Your goal »
Copy out the items below, substituting "point_id" for every occurrence of "point_idx" and leaving everything else unchanged.

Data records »
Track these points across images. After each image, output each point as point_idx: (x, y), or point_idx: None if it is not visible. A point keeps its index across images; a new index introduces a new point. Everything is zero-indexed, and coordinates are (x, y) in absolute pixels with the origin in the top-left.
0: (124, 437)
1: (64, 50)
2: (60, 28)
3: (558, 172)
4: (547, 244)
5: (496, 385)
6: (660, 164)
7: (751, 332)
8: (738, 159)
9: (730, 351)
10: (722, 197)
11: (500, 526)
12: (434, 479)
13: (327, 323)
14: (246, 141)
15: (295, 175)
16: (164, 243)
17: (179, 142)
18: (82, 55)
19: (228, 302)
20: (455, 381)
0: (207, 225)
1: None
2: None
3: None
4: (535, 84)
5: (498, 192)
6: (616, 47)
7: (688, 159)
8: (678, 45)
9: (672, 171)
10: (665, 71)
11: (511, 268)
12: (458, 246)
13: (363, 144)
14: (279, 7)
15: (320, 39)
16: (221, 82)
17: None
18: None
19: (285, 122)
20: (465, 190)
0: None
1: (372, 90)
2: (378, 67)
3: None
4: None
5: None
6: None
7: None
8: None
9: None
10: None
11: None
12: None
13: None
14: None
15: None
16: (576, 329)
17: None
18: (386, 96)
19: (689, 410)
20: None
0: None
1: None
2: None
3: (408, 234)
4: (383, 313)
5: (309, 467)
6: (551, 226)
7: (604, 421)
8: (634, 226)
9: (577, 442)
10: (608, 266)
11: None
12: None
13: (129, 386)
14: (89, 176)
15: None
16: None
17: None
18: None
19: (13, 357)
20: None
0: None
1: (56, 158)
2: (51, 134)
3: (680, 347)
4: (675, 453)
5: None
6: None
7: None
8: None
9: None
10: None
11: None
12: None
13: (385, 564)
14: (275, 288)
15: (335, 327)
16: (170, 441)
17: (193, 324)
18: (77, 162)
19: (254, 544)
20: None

The response »
Track these points across images. After each image, output each point as point_id: (x, y), or point_id: None if it is not visible. A point keeps its index across images; a new index introduces a new point. Everything is zero-indexed, and coordinates are (x, y) in absolute pixels with the origin in the top-left.
0: (124, 437)
1: (64, 50)
2: (60, 28)
3: (558, 172)
4: (547, 244)
5: (496, 385)
6: (660, 164)
7: (751, 332)
8: (738, 159)
9: (730, 351)
10: (722, 197)
11: (500, 526)
12: (434, 479)
13: (327, 323)
14: (246, 141)
15: (295, 175)
16: (164, 243)
17: (179, 142)
18: (82, 55)
19: (228, 302)
20: (455, 381)
0: (207, 225)
1: None
2: None
3: None
4: (535, 84)
5: (498, 192)
6: (616, 47)
7: (688, 159)
8: (678, 45)
9: (672, 171)
10: (665, 71)
11: (511, 268)
12: (458, 246)
13: (363, 144)
14: (279, 7)
15: (320, 39)
16: (221, 82)
17: None
18: None
19: (285, 122)
20: (465, 190)
0: None
1: (372, 90)
2: (378, 67)
3: None
4: None
5: None
6: None
7: None
8: None
9: None
10: None
11: None
12: None
13: None
14: None
15: None
16: (576, 329)
17: None
18: (386, 96)
19: (689, 410)
20: None
0: None
1: None
2: None
3: (408, 234)
4: (383, 313)
5: (309, 467)
6: (551, 226)
7: (604, 421)
8: (634, 226)
9: (577, 442)
10: (608, 266)
11: None
12: None
13: (129, 386)
14: (89, 176)
15: None
16: None
17: None
18: None
19: (13, 357)
20: None
0: None
1: (56, 158)
2: (51, 134)
3: (680, 347)
4: (675, 453)
5: None
6: None
7: None
8: None
9: None
10: None
11: None
12: None
13: (385, 564)
14: (275, 288)
15: (335, 327)
16: (170, 441)
17: (193, 324)
18: (77, 162)
19: (254, 544)
20: None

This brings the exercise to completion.